Stored data entries
- - - - -
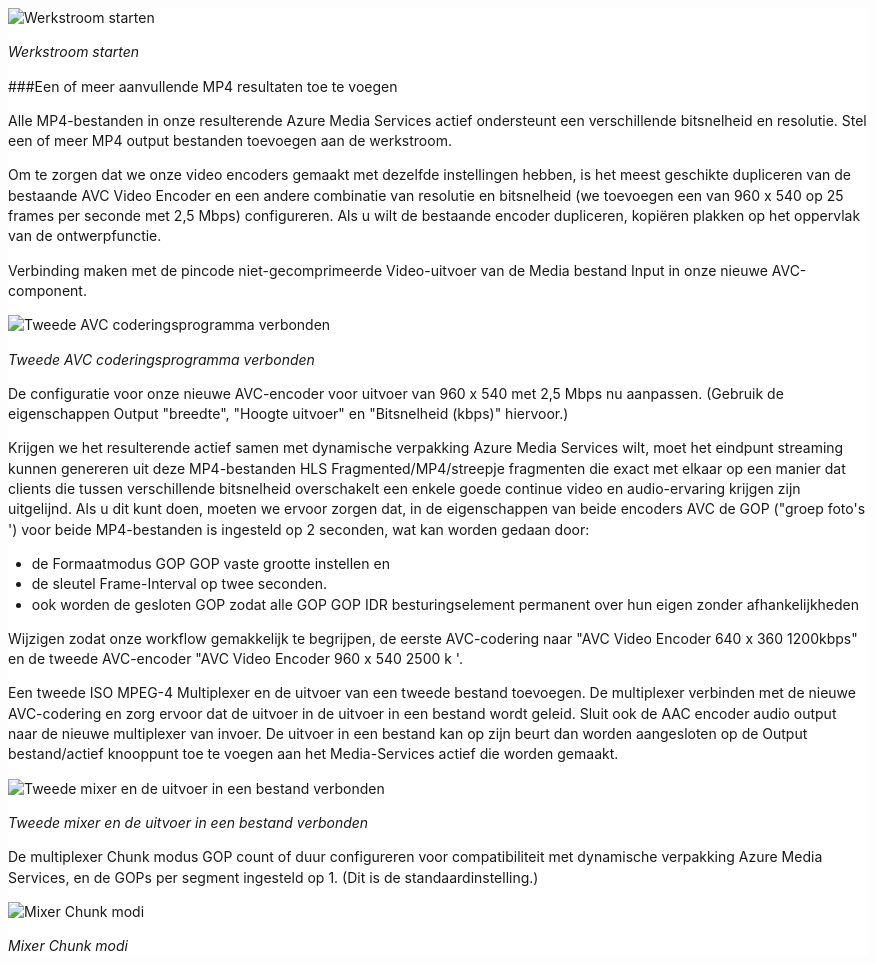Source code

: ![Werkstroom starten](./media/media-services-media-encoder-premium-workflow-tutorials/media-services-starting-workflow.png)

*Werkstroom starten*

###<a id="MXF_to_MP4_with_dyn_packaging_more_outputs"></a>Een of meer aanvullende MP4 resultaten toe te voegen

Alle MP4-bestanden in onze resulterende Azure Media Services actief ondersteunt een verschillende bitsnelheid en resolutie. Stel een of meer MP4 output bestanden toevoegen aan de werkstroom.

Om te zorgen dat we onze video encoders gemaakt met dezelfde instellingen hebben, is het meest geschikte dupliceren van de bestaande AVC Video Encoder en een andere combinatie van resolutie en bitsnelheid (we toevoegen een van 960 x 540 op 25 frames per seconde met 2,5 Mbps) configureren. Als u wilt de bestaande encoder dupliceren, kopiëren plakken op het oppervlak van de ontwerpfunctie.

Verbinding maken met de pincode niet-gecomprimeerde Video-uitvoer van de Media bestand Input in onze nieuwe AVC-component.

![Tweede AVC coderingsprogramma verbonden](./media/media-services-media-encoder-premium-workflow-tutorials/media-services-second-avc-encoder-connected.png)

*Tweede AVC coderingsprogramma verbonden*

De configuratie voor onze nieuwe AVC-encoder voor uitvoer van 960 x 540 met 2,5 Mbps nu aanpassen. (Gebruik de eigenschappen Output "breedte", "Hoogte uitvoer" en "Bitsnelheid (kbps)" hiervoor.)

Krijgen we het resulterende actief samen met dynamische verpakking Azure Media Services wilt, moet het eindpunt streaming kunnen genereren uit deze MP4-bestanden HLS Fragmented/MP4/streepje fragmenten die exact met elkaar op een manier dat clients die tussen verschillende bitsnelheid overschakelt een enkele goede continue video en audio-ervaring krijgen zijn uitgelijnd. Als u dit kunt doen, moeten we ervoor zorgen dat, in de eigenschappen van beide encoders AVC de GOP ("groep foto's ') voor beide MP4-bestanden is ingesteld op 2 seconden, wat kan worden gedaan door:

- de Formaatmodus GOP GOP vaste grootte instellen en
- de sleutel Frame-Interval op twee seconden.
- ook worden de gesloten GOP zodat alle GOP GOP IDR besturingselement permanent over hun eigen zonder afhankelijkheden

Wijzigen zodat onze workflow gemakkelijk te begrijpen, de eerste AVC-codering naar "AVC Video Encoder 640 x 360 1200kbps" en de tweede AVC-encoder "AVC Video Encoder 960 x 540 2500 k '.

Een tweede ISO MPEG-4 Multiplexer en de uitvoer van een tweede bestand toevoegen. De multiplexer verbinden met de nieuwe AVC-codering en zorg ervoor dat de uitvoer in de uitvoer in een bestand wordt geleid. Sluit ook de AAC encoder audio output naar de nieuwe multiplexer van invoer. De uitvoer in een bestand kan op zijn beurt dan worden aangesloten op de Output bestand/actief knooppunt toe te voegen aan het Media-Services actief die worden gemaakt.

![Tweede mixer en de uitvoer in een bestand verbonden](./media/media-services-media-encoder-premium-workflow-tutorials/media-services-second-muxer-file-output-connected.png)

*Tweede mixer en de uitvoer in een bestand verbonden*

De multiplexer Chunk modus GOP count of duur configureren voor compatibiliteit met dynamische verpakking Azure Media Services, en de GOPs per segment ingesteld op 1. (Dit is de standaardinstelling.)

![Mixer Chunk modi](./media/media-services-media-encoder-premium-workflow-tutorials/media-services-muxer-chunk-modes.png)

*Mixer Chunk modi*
- - - - -
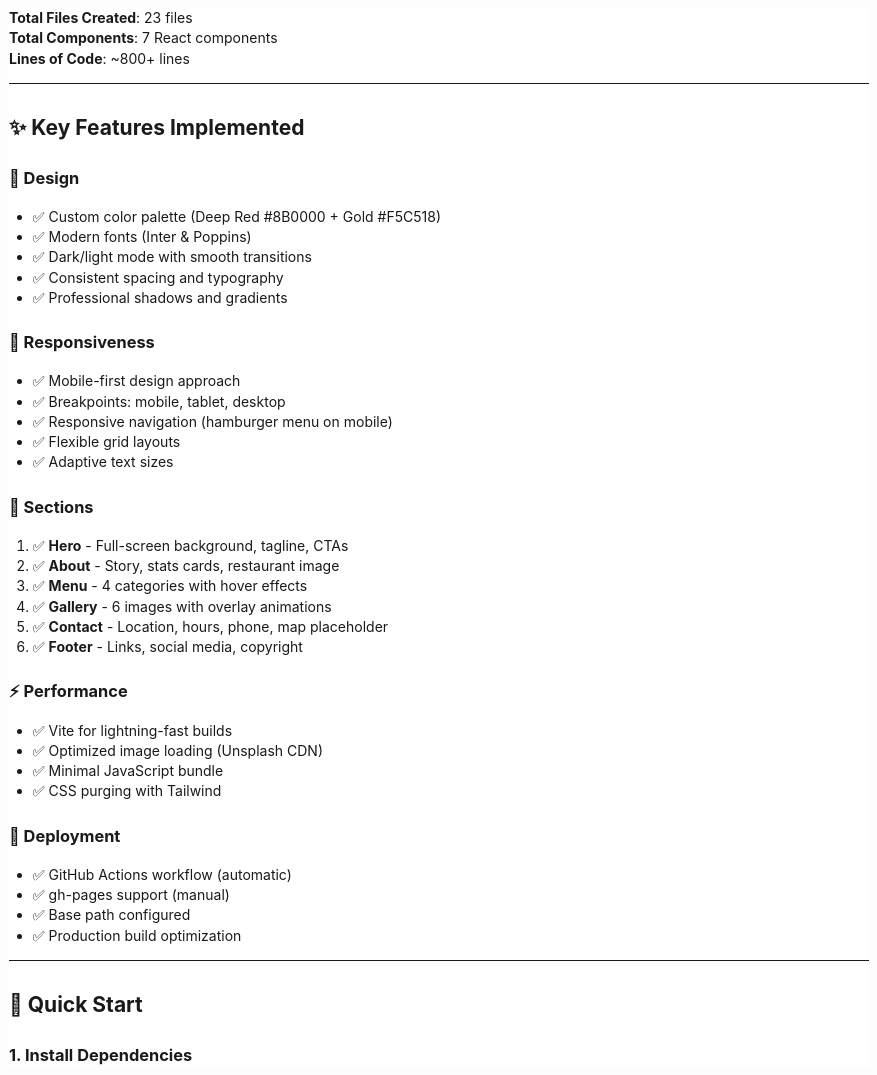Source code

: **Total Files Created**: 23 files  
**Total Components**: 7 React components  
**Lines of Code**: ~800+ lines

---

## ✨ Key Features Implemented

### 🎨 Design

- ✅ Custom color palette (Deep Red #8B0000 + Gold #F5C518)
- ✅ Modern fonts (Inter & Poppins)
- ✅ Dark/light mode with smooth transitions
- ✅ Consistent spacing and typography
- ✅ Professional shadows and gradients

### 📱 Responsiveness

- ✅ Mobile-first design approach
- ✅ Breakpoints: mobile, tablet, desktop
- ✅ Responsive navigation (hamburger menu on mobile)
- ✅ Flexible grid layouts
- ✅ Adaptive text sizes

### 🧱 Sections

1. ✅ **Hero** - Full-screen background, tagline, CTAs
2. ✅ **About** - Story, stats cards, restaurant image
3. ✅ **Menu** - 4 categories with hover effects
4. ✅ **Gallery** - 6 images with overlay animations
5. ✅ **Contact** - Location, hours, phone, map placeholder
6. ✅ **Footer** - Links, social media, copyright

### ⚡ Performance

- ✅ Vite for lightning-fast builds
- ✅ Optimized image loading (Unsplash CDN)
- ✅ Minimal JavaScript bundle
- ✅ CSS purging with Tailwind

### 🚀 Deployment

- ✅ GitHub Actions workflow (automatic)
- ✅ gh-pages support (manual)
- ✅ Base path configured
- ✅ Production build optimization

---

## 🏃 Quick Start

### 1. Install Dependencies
- - - - -
> _WHAT THIS TASK INVOLVES_
Work out how many lines of the data above hold the word "muxer", and write only the count.

> _EXERCISE OUTPUT_
2